(Data listing)
'''

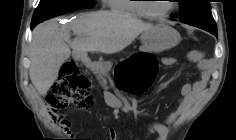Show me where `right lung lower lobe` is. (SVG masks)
Masks as SVG:
<instances>
[{
    "instance_id": "98d812e1",
    "label": "right lung lower lobe",
    "mask_w": 236,
    "mask_h": 140,
    "mask_svg": "<svg viewBox=\"0 0 236 140\" xmlns=\"http://www.w3.org/2000/svg\"><path fill=\"white\" fill-rule=\"evenodd\" d=\"M36 26V24H31V29H33Z\"/></svg>"
}]
</instances>
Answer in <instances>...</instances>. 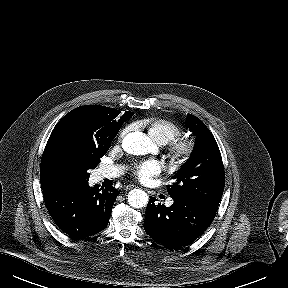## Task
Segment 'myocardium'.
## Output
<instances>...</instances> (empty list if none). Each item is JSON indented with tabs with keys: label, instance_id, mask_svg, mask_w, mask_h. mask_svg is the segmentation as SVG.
I'll list each match as a JSON object with an SVG mask.
<instances>
[{
	"label": "myocardium",
	"instance_id": "myocardium-1",
	"mask_svg": "<svg viewBox=\"0 0 288 288\" xmlns=\"http://www.w3.org/2000/svg\"><path fill=\"white\" fill-rule=\"evenodd\" d=\"M169 157L175 164L187 162L195 151V141L191 137L180 136L165 143Z\"/></svg>",
	"mask_w": 288,
	"mask_h": 288
}]
</instances>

'''

* GIVEN EXERCISE *
Find every line in the data listing above that contains the string "JSON", matching case exactly, and copy each of those lines.

* RESULT BELOW *
<instances>...</instances> (empty list if none). Each item is JSON indented with tabs with keys: label, instance_id, mask_svg, mask_w, mask_h. mask_svg is the segmentation as SVG.
I'll list each match as a JSON object with an SVG mask.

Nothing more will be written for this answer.